- **What you have to do**
Reproduce every line of the listing below word for word, without changing, adding, or dropping anything.

------ Information provided ------

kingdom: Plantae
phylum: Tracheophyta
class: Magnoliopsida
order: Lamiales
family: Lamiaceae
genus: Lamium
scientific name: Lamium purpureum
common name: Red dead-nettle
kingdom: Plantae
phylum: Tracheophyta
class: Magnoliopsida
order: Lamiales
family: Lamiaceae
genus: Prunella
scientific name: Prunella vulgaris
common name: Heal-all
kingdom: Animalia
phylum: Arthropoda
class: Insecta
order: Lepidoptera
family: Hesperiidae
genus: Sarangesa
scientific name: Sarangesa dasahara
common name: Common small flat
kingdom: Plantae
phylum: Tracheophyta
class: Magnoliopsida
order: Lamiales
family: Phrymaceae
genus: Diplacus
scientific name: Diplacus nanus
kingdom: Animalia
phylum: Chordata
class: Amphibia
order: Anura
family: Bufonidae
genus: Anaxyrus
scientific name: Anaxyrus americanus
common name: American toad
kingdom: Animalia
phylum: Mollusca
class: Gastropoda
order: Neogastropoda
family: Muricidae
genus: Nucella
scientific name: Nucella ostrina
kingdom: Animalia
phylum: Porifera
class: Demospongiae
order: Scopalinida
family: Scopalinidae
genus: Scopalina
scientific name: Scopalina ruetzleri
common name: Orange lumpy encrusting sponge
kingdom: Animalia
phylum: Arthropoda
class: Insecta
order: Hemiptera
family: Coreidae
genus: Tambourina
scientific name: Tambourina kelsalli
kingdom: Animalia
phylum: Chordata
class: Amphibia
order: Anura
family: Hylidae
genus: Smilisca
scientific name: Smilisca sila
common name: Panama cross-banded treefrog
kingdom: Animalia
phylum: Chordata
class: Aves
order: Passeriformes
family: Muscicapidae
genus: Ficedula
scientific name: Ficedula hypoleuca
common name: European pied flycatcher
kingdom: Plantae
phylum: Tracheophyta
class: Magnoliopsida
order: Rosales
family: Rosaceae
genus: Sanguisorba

------

- **Finished exercise**
kingdom: Plantae
phylum: Tracheophyta
class: Magnoliopsida
order: Lamiales
family: Lamiaceae
genus: Lamium
scientific name: Lamium purpureum
common name: Red dead-nettle
kingdom: Plantae
phylum: Tracheophyta
class: Magnoliopsida
order: Lamiales
family: Lamiaceae
genus: Prunella
scientific name: Prunella vulgaris
common name: Heal-all
kingdom: Animalia
phylum: Arthropoda
class: Insecta
order: Lepidoptera
family: Hesperiidae
genus: Sarangesa
scientific name: Sarangesa dasahara
common name: Common small flat
kingdom: Plantae
phylum: Tracheophyta
class: Magnoliopsida
order: Lamiales
family: Phrymaceae
genus: Diplacus
scientific name: Diplacus nanus
kingdom: Animalia
phylum: Chordata
class: Amphibia
order: Anura
family: Bufonidae
genus: Anaxyrus
scientific name: Anaxyrus americanus
common name: American toad
kingdom: Animalia
phylum: Mollusca
class: Gastropoda
order: Neogastropoda
family: Muricidae
genus: Nucella
scientific name: Nucella ostrina
kingdom: Animalia
phylum: Porifera
class: Demospongiae
order: Scopalinida
family: Scopalinidae
genus: Scopalina
scientific name: Scopalina ruetzleri
common name: Orange lumpy encrusting sponge
kingdom: Animalia
phylum: Arthropoda
class: Insecta
order: Hemiptera
family: Coreidae
genus: Tambourina
scientific name: Tambourina kelsalli
kingdom: Animalia
phylum: Chordata
class: Amphibia
order: Anura
family: Hylidae
genus: Smilisca
scientific name: Smilisca sila
common name: Panama cross-banded treefrog
kingdom: Animalia
phylum: Chordata
class: Aves
order: Passeriformes
family: Muscicapidae
genus: Ficedula
scientific name: Ficedula hypoleuca
common name: European pied flycatcher
kingdom: Plantae
phylum: Tracheophyta
class: Magnoliopsida
order: Rosales
family: Rosaceae
genus: Sanguisorba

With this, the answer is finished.